Have you looked further in from the axles to the 4wd disconnect/actuator assembly? Mine made a similar noise when it went out and was noticeably damaged from underneath.
 
My rotors are probably the worse rusted out POS anyone has ever seen. And I have absolutely NO noise, grinding or anything whatsoever. I did have a squeal which we thought were the brake pads, but they are only half worn, come to find out my passenger side tire lugs were not tight AT ALL, possibly causing the rotor to wiggle and hit the shims on the calipers. We put the tire back on and tightened the lugs, and no more squeal. But we're still going to change the pads sometime next week.

I would NOT trust the shop's opinion purely on a video. The sounds in video's whether it's done on an IMAX camera, or a cheap ass cell phone camera all have some type of sound difference from the real thing. It probably wouldn't hurt to take it in somewhere to get the diagnosis, and go from there with repairs. I found fixing things by the seat of your pants ends up being three times as expensive, than if you just took it in to be diagnosed.

ALWAYS remember, NOTHING on these trucks are ever easy. What is normally easy on any other platform, turns out to be pure hell on ours. Even a simple oil change on these things can go badly lol.
 
I replaced my liftgate struts in 5 min, that was easy enough :raspberry:
 
Sparky said:
I replaced my liftgate struts in 5 min, that was easy enough :raspberry:

Sparky...That doesn't count lol :no: :rotfl:
 
Sounds like brake shield, take the wheel off and put a couple lug nuts on, spin hub and see if the rotor makes contact with the shield
 
the roadie said:
Just save up for a Timken or two and change them. If one is gone the other one will soon follow.
that is what happened to me, one went out, not even a month later the other went out also.

Cable810 said:

Cable810 said:
Would it be wise to purchase one from Ebay?

Timken 513188 Front Hub Assembly on eBay!

I personally (more like my dad) got them from the auto store and did not bother with cheaper online just so if we have problems its way easier to deal with a store then online. Also warranty is easier etc.
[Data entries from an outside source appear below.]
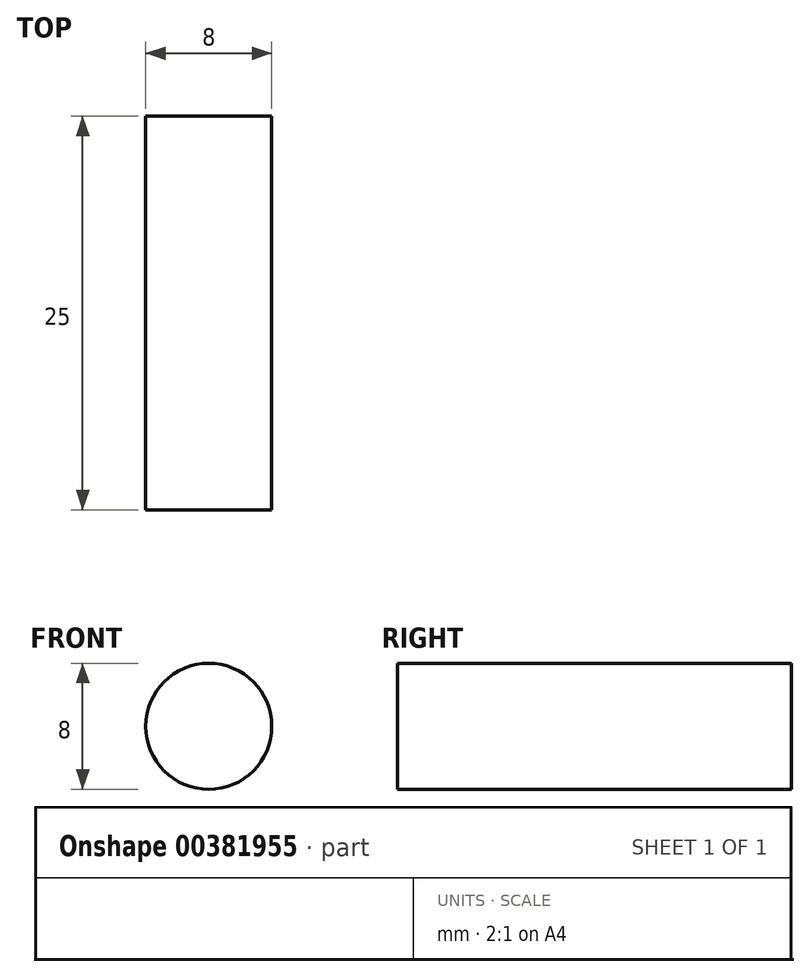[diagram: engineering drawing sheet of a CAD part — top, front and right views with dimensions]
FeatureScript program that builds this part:
annotation { "Feature Type Name" : "Feature", "Feature Type Description" : "" }
export const myFeature = defineFeature(function(context is Context, id is Id, definition is map)
    precondition{}
    {
        {
            var Q0;
            Q0=qCreatedBy(makeId("Front.planeOp"),FACE);
            var sketch = newSketch(context, id + "F0", { "sketchPlane" : qUnion([Q0])});
            skCircle(sketch, "E0", {"center": v(0, 0) * mm, "radius": 4 * mm});
            skSolve(sketch);
        }
        {
            var Q0;
            Q0=qSketchRegion(id+"F0",true);
            extrude(context, id + "F1", {"entities" : qUnion([Q0]), "endBound" : BoundingType.SYMMETRIC, "depth" : 25 * mm});
        }
    });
I got Timken also and they cost around $215 each I think and they run great.
 
rmsg0040 said:
Sounds like brake shield, take the wheel off and put a couple lug nuts on, spin hub and see if the rotor makes contact with the shield

Heat/Brake Shield makes no contact with the Rotor.
 
Needed new Caliper Kits and Rotors turned... NOISE is finally GONE!!!! :wootwoot:
 
i would look for a coupon online for advance auto or autozone etc... you should be able to find one for a decent price with a warranty for around $125.hubs are not that bad to replace on these trucks.